Re: closure Jumping in EFIM Close Algorithm
Date: July 27, 2020 12:28AM
Hi,
I will try to explain this optimization with a simple example.
Let's say that we have a database containing only three transactions:
Transaction 1: A B C D E F
Transaction 2: A B C D E F
Transaction 3: A B C
Then, the algorithm will star to search for the closed itemsets.
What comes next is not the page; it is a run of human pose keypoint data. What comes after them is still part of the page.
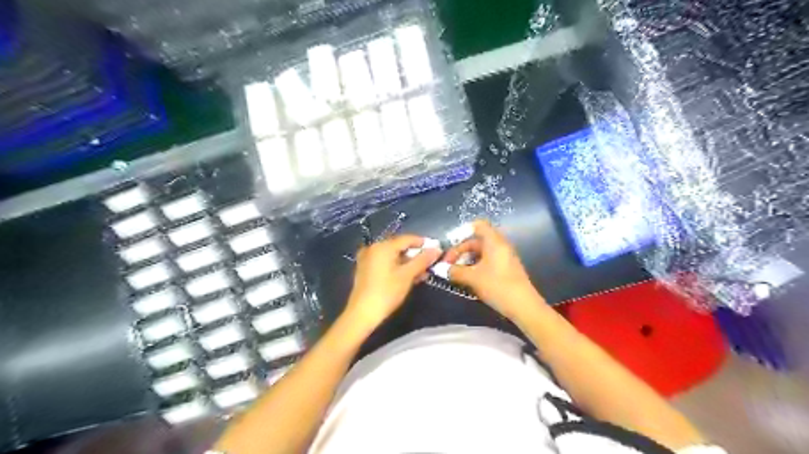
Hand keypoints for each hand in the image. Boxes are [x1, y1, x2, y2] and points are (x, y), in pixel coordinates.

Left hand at [343, 238, 441, 332]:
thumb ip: (423, 260)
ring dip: (407, 263)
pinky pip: (385, 263)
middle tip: (430, 264)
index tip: (436, 250)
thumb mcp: (407, 275)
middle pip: (399, 247)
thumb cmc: (386, 292)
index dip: (423, 243)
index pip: (407, 239)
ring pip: (392, 256)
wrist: (362, 313)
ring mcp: (367, 258)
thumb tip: (437, 249)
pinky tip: (407, 277)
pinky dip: (397, 267)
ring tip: (421, 273)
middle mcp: (373, 248)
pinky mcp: (365, 269)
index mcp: (383, 246)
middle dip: (415, 255)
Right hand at [441, 220, 549, 320]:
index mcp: (494, 241)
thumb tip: (440, 269)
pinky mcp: (505, 270)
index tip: (449, 244)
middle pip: (476, 241)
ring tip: (455, 273)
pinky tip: (467, 280)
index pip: (478, 225)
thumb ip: (454, 271)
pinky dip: (475, 267)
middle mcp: (500, 246)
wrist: (524, 307)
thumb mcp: (472, 278)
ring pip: (481, 253)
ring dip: (466, 261)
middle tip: (448, 264)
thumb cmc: (497, 286)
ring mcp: (504, 258)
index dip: (462, 231)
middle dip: (460, 251)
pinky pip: (487, 262)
At some point the algorithm will find {A,B,C} and will then want to extend that itemset further to find larger itemsets starting with {A,B,C}.
The algorithm will count what items could extend {A,B,C}. The answer is:
"D" and it appears two times after {A,B,C}
"E" and it appears two times after {A,B,C}
"F" and it appears two times after {A,B,C}
Because all the items D, E, and F that could extend {A,B,C} have the same support (two times), then we can directly jump to the itemset {A,B,C,D,E,F} and we know that this itemset will be closed.
The other itemsets starting with ABC like ABCD, ABCE, ABCF, ABCDE, ABCDF etc cannot be closed because they will all have a support of 2, and {ABCDEF} has a support of 2.
This is the reason why we can jump directly to ABCDEF... This will save time because we dont need to explicitly check ABCD, ABCE etc...
So this is an optimization for closed itemset mining.
Hope that this is more clear.
Best regards,
Philippe